Деньги на столике бригадира появлялись мгновенно, как в цирке у фокусников.
— Не говори мне о любви — высокопарно изъясняясь, протягивал 25 рублей Изя. Откуда он их брал, всегда было загадкой. Деньги просто прилипали к его рукам. Талант.
— Гей цин бене момон — ласково посылал бригадир ученика за вином, одновременно направляя его к какой-то маме.
Толик в мгновенье ока доставлял две бутылки крепленого вина из гастронома на Тираспольской площади. Художники весело усмехались, разворачивая завтраки, принесенные из дома и предчувствуя конец страданий. Первую рюмку наливали ученику за его исполнительность.
— Знай мою доброту, и пей за мое здоровье — назидательно басил Изя. — Сдачи не надо.

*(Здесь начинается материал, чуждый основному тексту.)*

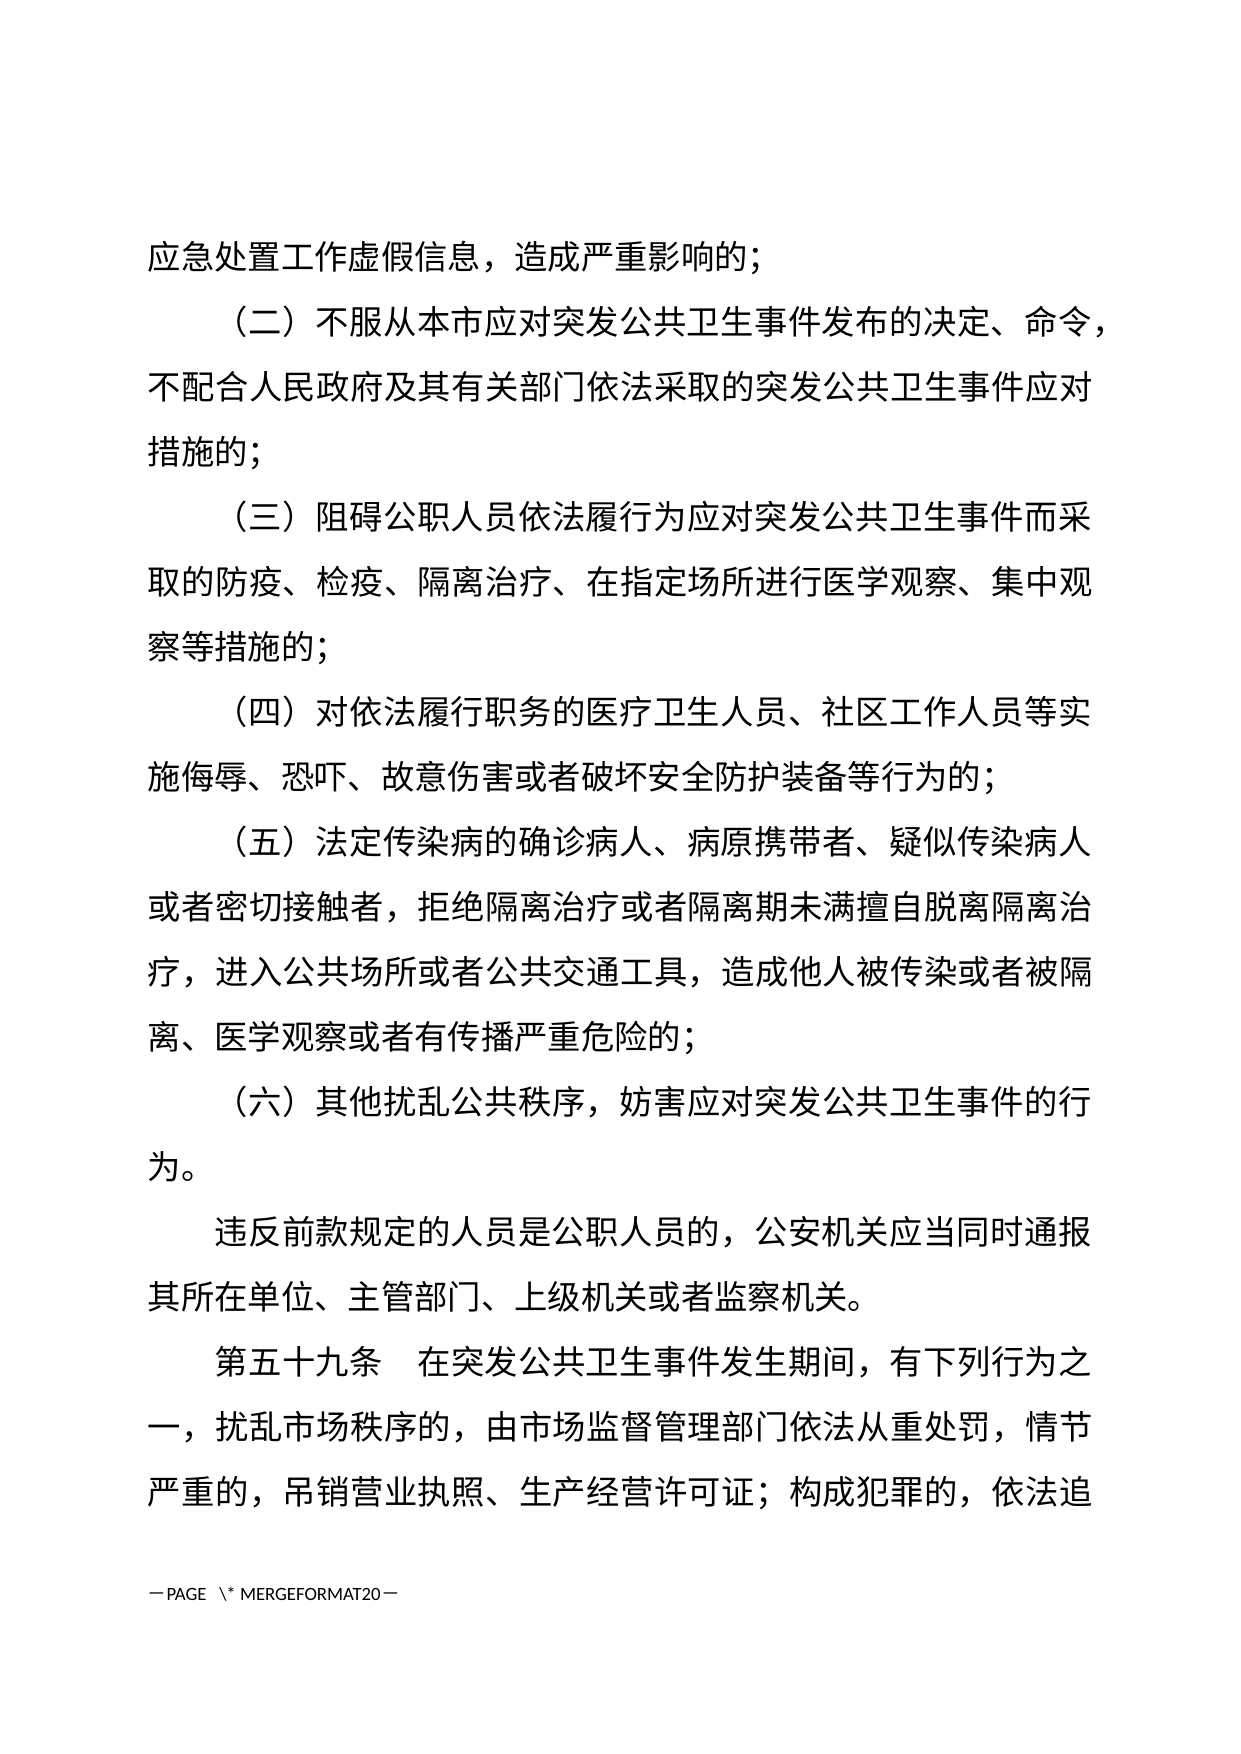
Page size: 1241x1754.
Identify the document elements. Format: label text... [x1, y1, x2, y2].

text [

Иногда в такой торжественный момент появлялся заказчик. Художники любили клиентов и из Большой Долины, и из Малой. Обычно они представлялись начальниками колхозных виноделок:
— Скажите, с кем я могу поговорить о заказе?
Важно подходил бригадир Изя:
— С кем имею честь?
— Я — заведующий винным складом совхоза «Светлый путь».
— Не вижу ничего светлого… — басит Изя.
Заведующий суетится, развязывает мешок, достает из него бутылёк желтоватого вина и большой кусок сала:
— Чем богаты, тем и рады…
— Даже не знаю, чем вас отблагодарить — заулыбался Изя — извините, я забыл спросить, «светлый путь», это куда?
— О таком нам никто не говорил, а поэтому я не знаю. Зато знаю, что нам нужно: три плаката «Слава ВКП(б)», и три — «Слава товарищу Сталину!», благодетелю нашему.
— Рая, выпиши квитанции на изготовление транспарантов.
Рая, приемщица заказов и учетчица по совместительству, спрашивает Изю:
— Второй плакат состоит из пяти слов?
Изя со звоном бьет себя по лбу огромным кулаком:
— Где ты видела транспаранты про Сталина — благодетеля нашего?!
— А может быть, этого колхозника к нам специально подослали из МГБ — не сдавалась Рая, понявшая свою оплошность. Представитель колхоза начинает божиться, что он не имел ничего плохого в виду, просто его переполняли чувства к товарищу Сталину. Изя успокаивает его, протягивает руку, в которую ложатся 50 рублей за срочность исполнения:
— Это — совсем другое дело, это — по-коммунистически.
После ухода заказчика начинается застолье. Иногда к компании примыкает бригадир скорняков Керцнер, признающий только хорошие коньяки.
— Толик, будь другом, забегай за бутылочкой КВВК.
Обычно так дружили до вечера, когда всем хочется петь:
Ой, да я не буду, ой, да я не стану, —
Я, мальчишка, не достану.

И мастерская хором взрывалась:
Нет, ты будешь, нет, ты станешь,
Я нагнусь, а ты — достанешь!

На следующий день художники, уставшие, но полные решимости, перебирали ногами с разных концов города в направлении Тираспольской. Для новых трудовых свершений, за которые вся мастерская была увешена вымпелами ударников.